Critics of the decision argued that Roberts exceeded his constitutional role as justice and rewrote the law. Barrett came to a similar conclusion.

“He construed the penalty imposed on those without health insurance as a tax, which permitted him to sustain the statute as a valid exercise of the taxing power,” Barrett wrote in 2017. “Had he treated the payment as the statute did—as a penalty—he would have had to invalidate the statute as lying beyond Congress’s commerce power.”

She added: “One would be hard-pressed to find many originalists who think that a court should find a way to uphold a statute when determinate text points in the opposite direction.”

In this context, Barrett mentioned former Justice Antonin Scalia’s view that Obamacare should be renamed “SCOTUScare” because of Roberts’ decision.

Meanwhile, the Supreme Court is set to hear arguments in California v. Texas on Nov. 10, a case that has significant ramifications concerning the Affordable Care Act and individual mandate provision. The case could be one of the first that Barrett presides over if Senate Republicans succeed in appointing her before the Nov. 3 election.

In California v. Texas, the district court ruled the individual mandate and therefore the entire Affordable Care Act was unconstitutional. The appeals court agreed that the mandate was unconstitutional, but didn’t rule on the constitutionality of the entire law.

“The individual mandate is unconstitutional because it can no longer be read as a tax, and there is no other constitutional provision that justifies this exercise of congressional power,” the appeals court decision said.

The Supreme Court will review the constitutionality of the individual mandate, if the ACA can survive without the mandate, and if the ACA is unenforceable across the country in November.

“Judge Amy Coney Barrett has a written track record of disagreeing with the U.S. Supreme Court’s decision upholding the Affordable Care Act,” Democratic presidential nominee Joe Biden said in an email statement following Barrett’s nomination Saturday.

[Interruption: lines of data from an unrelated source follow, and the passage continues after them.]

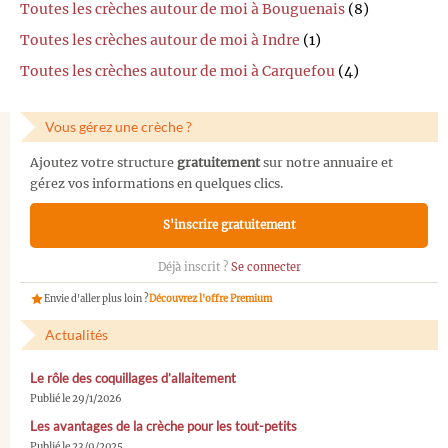
Toutes les crèches autour de moi à Bouguenais
(8)
Toutes les crèches autour de moi à Indre
(1)
Toutes les crèches autour de moi à Carquefou
(4)
Vous gérez une crèche ?
Ajoutez votre structure
gratuitement
sur notre annuaire et
gérez vos informations en quelques clics.
S'inscrire gratuitement
Déjà inscrit ?
Se connecter
Envie d'aller plus loin ?
Découvrez l'offre Premium
Actualités
Le rôle des coquillages d’allaitement
Publié le 29/1/2026
Les avantages de la crèche pour les tout-petits
Publié le 23/9/2025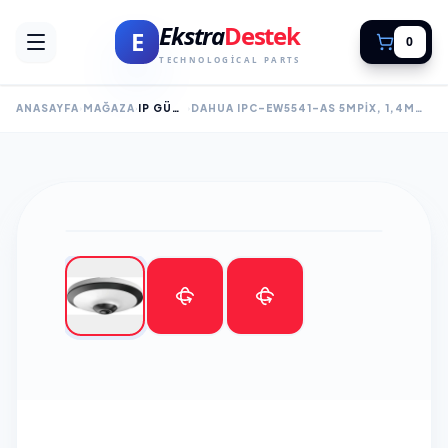
Ekstra
Destek
E
0
TECHNOLOGICAL PARTS
ANASAYFA
MAĞAZA
IP GÜVENLİK KAMERALARI
DAHUA IPC-EW5541-AS 5MPIX, 1,4MM LENS,H265+, IK10, IP67, DAHILI MIKROFON, SD KART, METAL KASA, FISHEYE IP KAMERA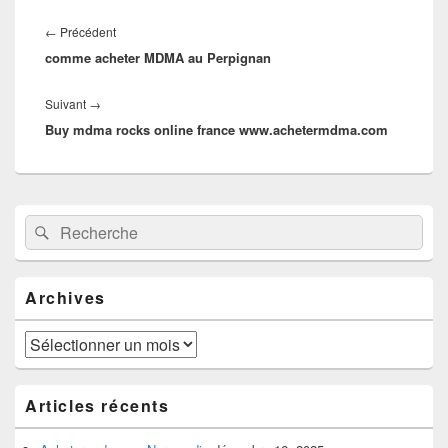
Navigation
de
Article
←
Précédent
l’article
comme acheter MDMA au Perpignan
précédent :
Article
Suivant
→
Buy mdma rocks online france www.achetermdma.com
suivant :
Zone
Recherche :
Rechercher
principale
de
widget
pour
Archives
la
barre
latérale
Archives
Articles récents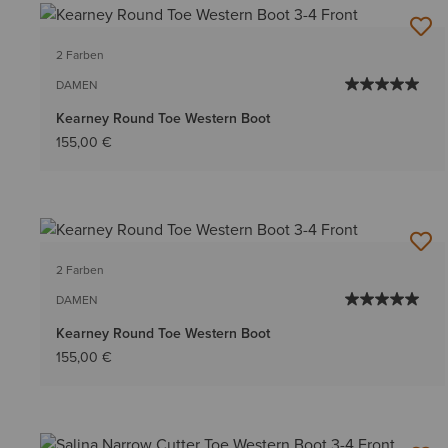
2 Farben
DAMEN
Kearney Round Toe Western Boot
155,00 €
2 Farben
DAMEN
Kearney Round Toe Western Boot
155,00 €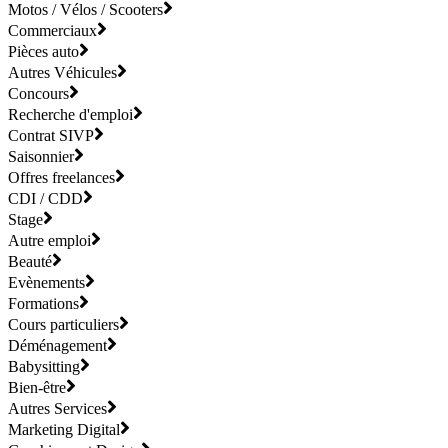
Motos / Vélos / Scooters
Commerciaux
Pièces auto
Autres Véhicules
Concours
Recherche d'emploi
Contrat SIVP
Saisonnier
Offres freelances
CDI / CDD
Stage
Autre emploi
Beauté
Evènements
Formations
Cours particuliers
Déménagement
Babysitting
Bien-être
Autres Services
Marketing Digital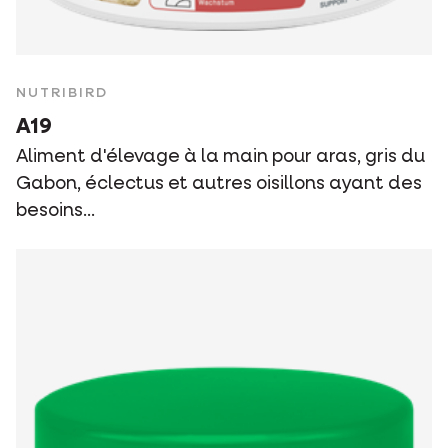
NUTRIBIRD
A19
Aliment d'élevage à la main pour aras, gris du
Gabon, éclectus et autres oisillons ayant des
besoins...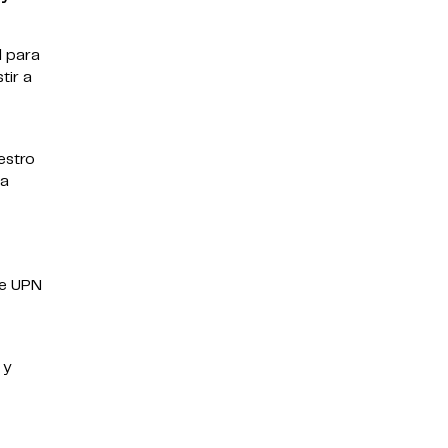
l para
tir a
estro
la
de UPN
 y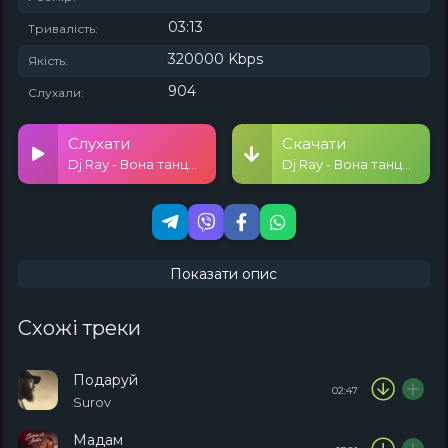
03:13
Тривалість:
320000 Kbps
Якість:
904
Слухали:
Слухати
Скачати
Dj Ray - Вона танцює під Шаде
Dj Ray - Вона танцює під Шаде
Показати опис
Схожі треки
Подаруй
02:47
Surov
Мадам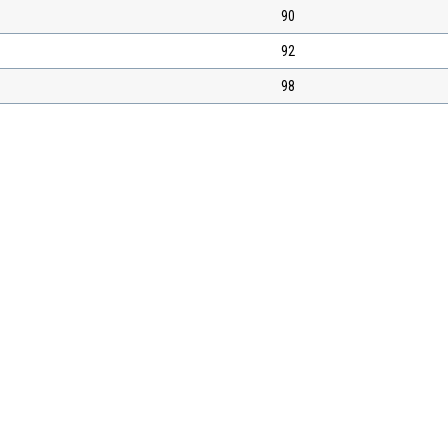
90
92
98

The former vice president added: “She critiqued Chief Justice John Roberts’ majority opinion upholding the law in 2012.”

Echoing Biden, Senate Minority Leader Chuck Schumer warned that a vote for Barrett is a vote against health care.

“A vote by any Senator for Judge Amy Coney Barrett is a vote to eliminate health care for millions in the middle the COVID-19 pandemic. Democrats are fighting for Americans’ health care,” Schumer tweeted.